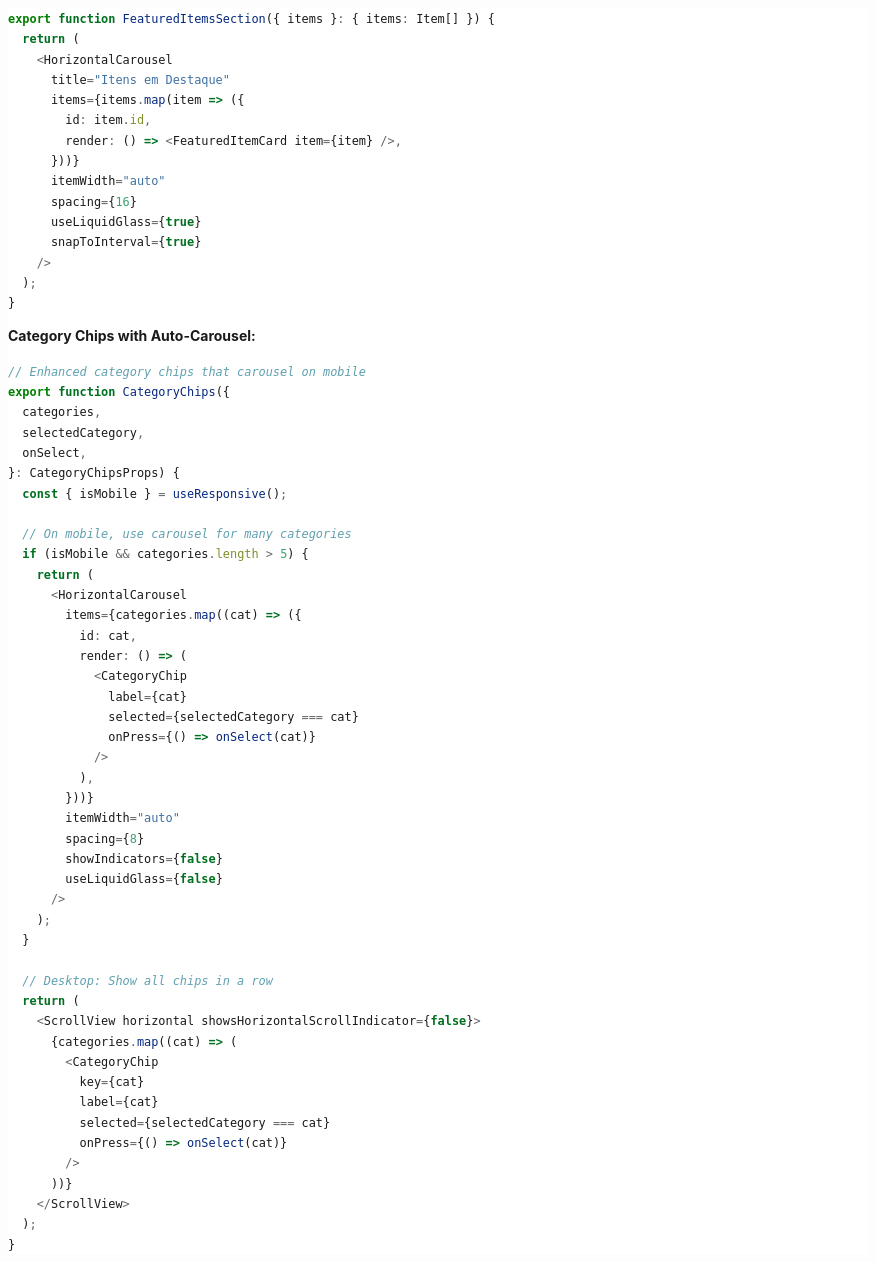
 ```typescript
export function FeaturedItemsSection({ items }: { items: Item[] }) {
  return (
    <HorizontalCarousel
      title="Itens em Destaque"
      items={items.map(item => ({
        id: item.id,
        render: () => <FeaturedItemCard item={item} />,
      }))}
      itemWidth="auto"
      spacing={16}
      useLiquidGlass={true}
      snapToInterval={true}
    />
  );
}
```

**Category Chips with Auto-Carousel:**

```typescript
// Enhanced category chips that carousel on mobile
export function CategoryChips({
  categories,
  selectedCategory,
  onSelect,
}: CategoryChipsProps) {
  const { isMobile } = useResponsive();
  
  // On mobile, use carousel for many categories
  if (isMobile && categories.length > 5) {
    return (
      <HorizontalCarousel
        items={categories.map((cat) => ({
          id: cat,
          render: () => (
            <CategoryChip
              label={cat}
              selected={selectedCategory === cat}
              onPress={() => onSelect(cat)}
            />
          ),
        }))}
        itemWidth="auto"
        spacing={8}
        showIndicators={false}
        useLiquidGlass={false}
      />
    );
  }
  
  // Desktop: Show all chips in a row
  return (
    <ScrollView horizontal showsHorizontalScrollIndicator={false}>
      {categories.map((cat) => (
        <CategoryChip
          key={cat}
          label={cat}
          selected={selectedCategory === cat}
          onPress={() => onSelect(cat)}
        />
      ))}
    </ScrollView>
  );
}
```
········
### Problem description
This exercise calls for the records to be given again exactly, without the images.

### Exercise answer
 ```typescript
export function FeaturedItemsSection({ items }: { items: Item[] }) {
  return (
    <HorizontalCarousel
      title="Itens em Destaque"
      items={items.map(item => ({
        id: item.id,
        render: () => <FeaturedItemCard item={item} />,
      }))}
      itemWidth="auto"
      spacing={16}
      useLiquidGlass={true}
      snapToInterval={true}
    />
  );
}
```

**Category Chips with Auto-Carousel:**

```typescript
// Enhanced category chips that carousel on mobile
export function CategoryChips({
  categories,
  selectedCategory,
  onSelect,
}: CategoryChipsProps) {
  const { isMobile } = useResponsive();
  
  // On mobile, use carousel for many categories
  if (isMobile && categories.length > 5) {
    return (
      <HorizontalCarousel
        items={categories.map((cat) => ({
          id: cat,
          render: () => (
            <CategoryChip
              label={cat}
              selected={selectedCategory === cat}
              onPress={() => onSelect(cat)}
            />
          ),
        }))}
        itemWidth="auto"
        spacing={8}
        showIndicators={false}
        useLiquidGlass={false}
      />
    );
  }
  
  // Desktop: Show all chips in a row
  return (
    <ScrollView horizontal showsHorizontalScrollIndicator={false}>
      {categories.map((cat) => (
        <CategoryChip
          key={cat}
          label={cat}
          selected={selectedCategory === cat}
          onPress={() => onSelect(cat)}
        />
      ))}
    </ScrollView>
  );
}
```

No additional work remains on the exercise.